What to work on:
Whatever the records hold, copy it exactly and completely.

Records shown:
┄┄┄┄┄┄

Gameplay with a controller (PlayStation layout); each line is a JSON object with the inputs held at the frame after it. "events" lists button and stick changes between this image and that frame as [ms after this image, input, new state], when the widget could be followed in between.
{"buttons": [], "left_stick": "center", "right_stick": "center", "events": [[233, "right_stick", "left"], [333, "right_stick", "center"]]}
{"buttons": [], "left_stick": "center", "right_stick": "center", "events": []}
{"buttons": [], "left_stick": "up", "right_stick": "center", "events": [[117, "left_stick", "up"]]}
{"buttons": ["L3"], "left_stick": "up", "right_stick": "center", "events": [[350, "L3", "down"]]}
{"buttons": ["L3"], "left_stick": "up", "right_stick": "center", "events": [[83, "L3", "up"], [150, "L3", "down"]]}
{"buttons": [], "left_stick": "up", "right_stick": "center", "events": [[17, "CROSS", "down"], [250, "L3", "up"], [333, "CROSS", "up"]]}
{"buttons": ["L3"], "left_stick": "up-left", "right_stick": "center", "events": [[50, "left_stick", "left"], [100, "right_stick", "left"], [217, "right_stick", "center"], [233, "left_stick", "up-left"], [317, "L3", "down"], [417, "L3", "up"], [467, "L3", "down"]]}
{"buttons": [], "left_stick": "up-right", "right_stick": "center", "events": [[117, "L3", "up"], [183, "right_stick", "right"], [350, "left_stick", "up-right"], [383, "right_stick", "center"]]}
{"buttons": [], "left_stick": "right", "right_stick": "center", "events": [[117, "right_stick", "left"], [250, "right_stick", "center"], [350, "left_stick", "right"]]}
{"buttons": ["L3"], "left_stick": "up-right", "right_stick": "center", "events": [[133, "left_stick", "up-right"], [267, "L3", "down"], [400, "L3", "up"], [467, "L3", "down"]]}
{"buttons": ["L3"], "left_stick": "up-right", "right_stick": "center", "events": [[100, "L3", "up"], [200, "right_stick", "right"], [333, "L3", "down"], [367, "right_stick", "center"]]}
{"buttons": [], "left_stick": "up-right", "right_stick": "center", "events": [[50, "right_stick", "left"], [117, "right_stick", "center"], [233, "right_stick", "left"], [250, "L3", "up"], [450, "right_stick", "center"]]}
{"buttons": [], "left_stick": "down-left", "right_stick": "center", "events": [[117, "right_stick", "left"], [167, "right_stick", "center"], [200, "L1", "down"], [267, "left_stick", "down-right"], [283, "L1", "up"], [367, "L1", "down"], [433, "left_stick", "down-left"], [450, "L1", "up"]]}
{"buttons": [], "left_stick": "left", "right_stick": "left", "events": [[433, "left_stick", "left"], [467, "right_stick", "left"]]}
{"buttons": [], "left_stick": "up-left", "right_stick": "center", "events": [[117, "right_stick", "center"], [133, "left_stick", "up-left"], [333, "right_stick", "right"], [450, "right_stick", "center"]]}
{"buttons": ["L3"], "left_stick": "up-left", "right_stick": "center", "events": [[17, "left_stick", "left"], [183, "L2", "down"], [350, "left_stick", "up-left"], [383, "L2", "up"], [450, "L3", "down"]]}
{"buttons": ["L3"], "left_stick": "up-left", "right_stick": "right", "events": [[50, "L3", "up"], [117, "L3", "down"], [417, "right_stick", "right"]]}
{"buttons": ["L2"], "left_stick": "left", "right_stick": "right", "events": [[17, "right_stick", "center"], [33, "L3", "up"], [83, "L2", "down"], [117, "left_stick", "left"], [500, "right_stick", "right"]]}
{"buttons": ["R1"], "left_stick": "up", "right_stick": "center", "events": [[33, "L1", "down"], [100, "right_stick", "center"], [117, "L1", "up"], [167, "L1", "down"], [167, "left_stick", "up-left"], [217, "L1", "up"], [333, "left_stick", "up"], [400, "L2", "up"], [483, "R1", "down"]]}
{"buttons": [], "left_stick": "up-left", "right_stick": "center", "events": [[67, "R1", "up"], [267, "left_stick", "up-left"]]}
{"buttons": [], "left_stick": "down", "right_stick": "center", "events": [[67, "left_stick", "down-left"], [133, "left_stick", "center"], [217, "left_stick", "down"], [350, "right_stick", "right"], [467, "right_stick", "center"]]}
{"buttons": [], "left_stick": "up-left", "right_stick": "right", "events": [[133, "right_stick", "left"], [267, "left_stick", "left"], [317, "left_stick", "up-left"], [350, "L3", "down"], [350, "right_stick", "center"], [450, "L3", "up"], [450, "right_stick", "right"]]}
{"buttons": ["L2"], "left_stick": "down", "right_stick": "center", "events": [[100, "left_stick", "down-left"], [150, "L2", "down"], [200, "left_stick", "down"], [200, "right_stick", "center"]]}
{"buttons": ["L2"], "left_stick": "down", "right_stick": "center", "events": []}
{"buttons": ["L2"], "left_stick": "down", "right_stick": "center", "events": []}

┄┄┄┄┄┄

Solution to this problem:
Gameplay with a controller (PlayStation layout); each line is a JSON object with the inputs held at the frame after it. "events" lists button and stick changes between this image and that frame as [ms after this image, input, new state], when the widget could be followed in between.
{"buttons": [], "left_stick": "center", "right_stick": "center", "events": [[233, "right_stick", "left"], [333, "right_stick", "center"]]}
{"buttons": [], "left_stick": "center", "right_stick": "center", "events": []}
{"buttons": [], "left_stick": "up", "right_stick": "center", "events": [[117, "left_stick", "up"]]}
{"buttons": ["L3"], "left_stick": "up", "right_stick": "center", "events": [[350, "L3", "down"]]}
{"buttons": ["L3"], "left_stick": "up", "right_stick": "center", "events": [[83, "L3", "up"], [150, "L3", "down"]]}
{"buttons": [], "left_stick": "up", "right_stick": "center", "events": [[17, "CROSS", "down"], [250, "L3", "up"], [333, "CROSS", "up"]]}
{"buttons": ["L3"], "left_stick": "up-left", "right_stick": "center", "events": [[50, "left_stick", "left"], [100, "right_stick", "left"], [217, "right_stick", "center"], [233, "left_stick", "up-left"], [317, "L3", "down"], [417, "L3", "up"], [467, "L3", "down"]]}
{"buttons": [], "left_stick": "up-right", "right_stick": "center", "events": [[117, "L3", "up"], [183, "right_stick", "right"], [350, "left_stick", "up-right"], [383, "right_stick", "center"]]}
{"buttons": [], "left_stick": "right", "right_stick": "center", "events": [[117, "right_stick", "left"], [250, "right_stick", "center"], [350, "left_stick", "right"]]}
{"buttons": ["L3"], "left_stick": "up-right", "right_stick": "center", "events": [[133, "left_stick", "up-right"], [267, "L3", "down"], [400, "L3", "up"], [467, "L3", "down"]]}
{"buttons": ["L3"], "left_stick": "up-right", "right_stick": "center", "events": [[100, "L3", "up"], [200, "right_stick", "right"], [333, "L3", "down"], [367, "right_stick", "center"]]}
{"buttons": [], "left_stick": "up-right", "right_stick": "center", "events": [[50, "right_stick", "left"], [117, "right_stick", "center"], [233, "right_stick", "left"], [250, "L3", "up"], [450, "right_stick", "center"]]}
{"buttons": [], "left_stick": "down-left", "right_stick": "center", "events": [[117, "right_stick", "left"], [167, "right_stick", "center"], [200, "L1", "down"], [267, "left_stick", "down-right"], [283, "L1", "up"], [367, "L1", "down"], [433, "left_stick", "down-left"], [450, "L1", "up"]]}
{"buttons": [], "left_stick": "left", "right_stick": "left", "events": [[433, "left_stick", "left"], [467, "right_stick", "left"]]}
{"buttons": [], "left_stick": "up-left", "right_stick": "center", "events": [[117, "right_stick", "center"], [133, "left_stick", "up-left"], [333, "right_stick", "right"], [450, "right_stick", "center"]]}
{"buttons": ["L3"], "left_stick": "up-left", "right_stick": "center", "events": [[17, "left_stick", "left"], [183, "L2", "down"], [350, "left_stick", "up-left"], [383, "L2", "up"], [450, "L3", "down"]]}
{"buttons": ["L3"], "left_stick": "up-left", "right_stick": "right", "events": [[50, "L3", "up"], [117, "L3", "down"], [417, "right_stick", "right"]]}
{"buttons": ["L2"], "left_stick": "left", "right_stick": "right", "events": [[17, "right_stick", "center"], [33, "L3", "up"], [83, "L2", "down"], [117, "left_stick", "left"], [500, "right_stick", "right"]]}
{"buttons": ["R1"], "left_stick": "up", "right_stick": "center", "events": [[33, "L1", "down"], [100, "right_stick", "center"], [117, "L1", "up"], [167, "L1", "down"], [167, "left_stick", "up-left"], [217, "L1", "up"], [333, "left_stick", "up"], [400, "L2", "up"], [483, "R1", "down"]]}
{"buttons": [], "left_stick": "up-left", "right_stick": "center", "events": [[67, "R1", "up"], [267, "left_stick", "up-left"]]}
{"buttons": [], "left_stick": "down", "right_stick": "center", "events": [[67, "left_stick", "down-left"], [133, "left_stick", "center"], [217, "left_stick", "down"], [350, "right_stick", "right"], [467, "right_stick", "center"]]}
{"buttons": [], "left_stick": "up-left", "right_stick": "right", "events": [[133, "right_stick", "left"], [267, "left_stick", "left"], [317, "left_stick", "up-left"], [350, "L3", "down"], [350, "right_stick", "center"], [450, "L3", "up"], [450, "right_stick", "right"]]}
{"buttons": ["L2"], "left_stick": "down", "right_stick": "center", "events": [[100, "left_stick", "down-left"], [150, "L2", "down"], [200, "left_stick", "down"], [200, "right_stick", "center"]]}
{"buttons": ["L2"], "left_stick": "down", "right_stick": "center", "events": []}
{"buttons": ["L2"], "left_stick": "down", "right_stick": "center", "events": []}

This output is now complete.